Even though careers as physicians are becoming increasingly more specialized (we don’t have Family Medicine doctors delivering babies or, in a less extreme example, even simply doing as many pap smears anymore), it does not seem to lighten the work load on physicians. Medscape conducted a study just this year in 2015 and found that there has been a 16% increase in the incidence of physician burnout in just 2 years, and roughly half of the 20,000 physicians surveyed indicated they were experiencing burnout. These conclusions were also supported by a study conducted on a national level by Dr. Shanafelt, who found similar increases and rates of burnout, particularly in the fields of primary care and emergency medicine. Even more frightening, is that working physicians are not the only ones feeling overwhelmed and unenthusiastic about their career choice. In fact, significantly high rates of burnout are found in medical students and even premedical students. And while it is no secret that medical school or the stresses of getting into medical school are not meant to be easy, it is certainly alarming that depersonalization from the work, emotional exhaustion, or lack of fulfillment is felt by those who haven’t even begun yet.
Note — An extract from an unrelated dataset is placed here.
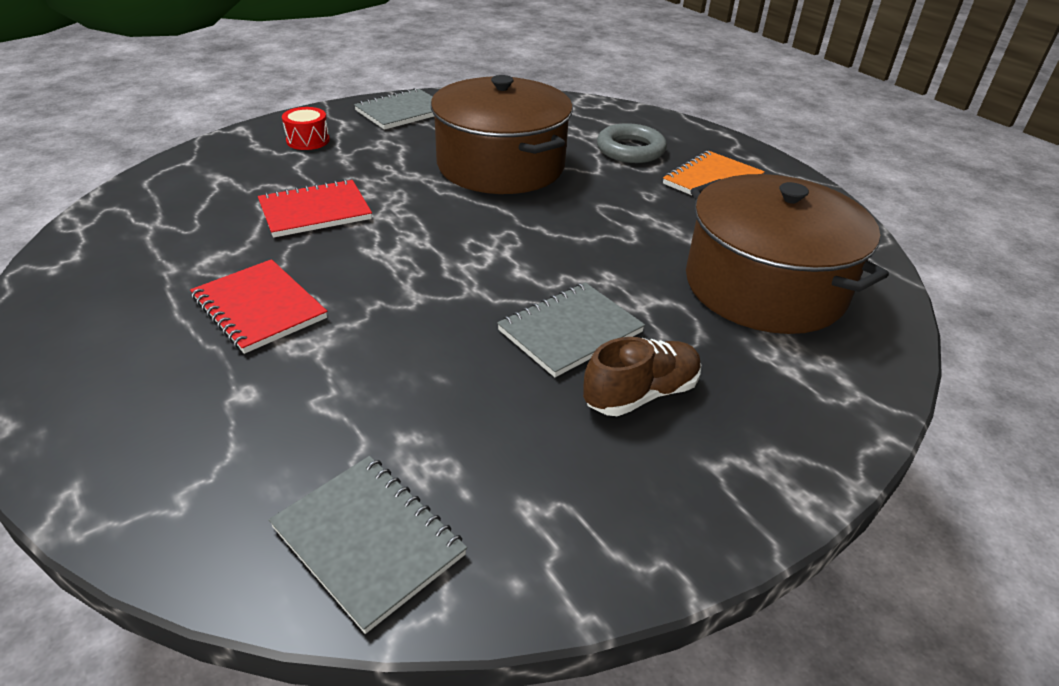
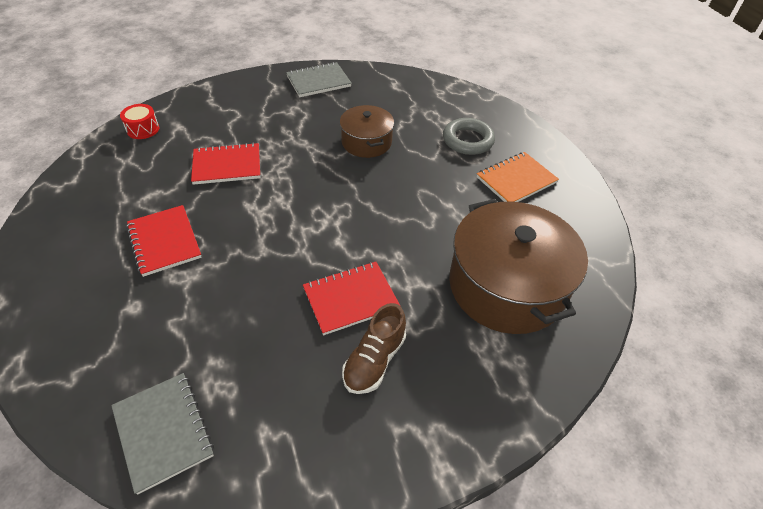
camera: 15 degrees right, 10 degrees up
red drum [282,107,330,150] -> red drum moved to [120,104,159,139]
brown pot [431,75,573,194] -> brown pot [340,105,394,158], size x0.55
grey notebook [497,283,645,377] -> red notebook [303,262,400,335]
brown shoe [583,337,701,416] -> brown shoe turned 135 degrees clockwise [342,303,406,394]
Burnout is not only an issue for those experiencing this on a personal level, but also on a national level. Dissatisfaction with any career can affect the level of productivity, so it is no surprise that in the case of physicians, it clearly affects the quality of patient care. Combine this with reimbursements increasingly being cut almost across the board in correlation with changes in healthcare policies, then it is also no surprise that more doctors are choosing to leave the field, creating the burden of high costs in the recruitment of new physicians.
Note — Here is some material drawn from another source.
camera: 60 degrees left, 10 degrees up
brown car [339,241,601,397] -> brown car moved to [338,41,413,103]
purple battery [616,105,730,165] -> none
There have been attempts at increasing regulations to prevent overworked doctors (setting a limit on the number of hours a physician works for example), but this only increases the demand for doctors. But while many medical schools are increasing the number of students they accept to accommodate for this demand, residency programs are not (much to the dismay of this exhausted medical student) and so we are back at square one.
Doctors are one of many noble careers that are as close to comic book superheroes as we can get. For one thing, they save lives. Many are willing to stay available around the clock for days at a time, putting many aspects of their life on hold, just in case there is someone in need. And they do all of it using “powers” only they have been trained to use. But the bottom line is doctors aren’t superheroes. In fact, they’re only human. And something needs to change.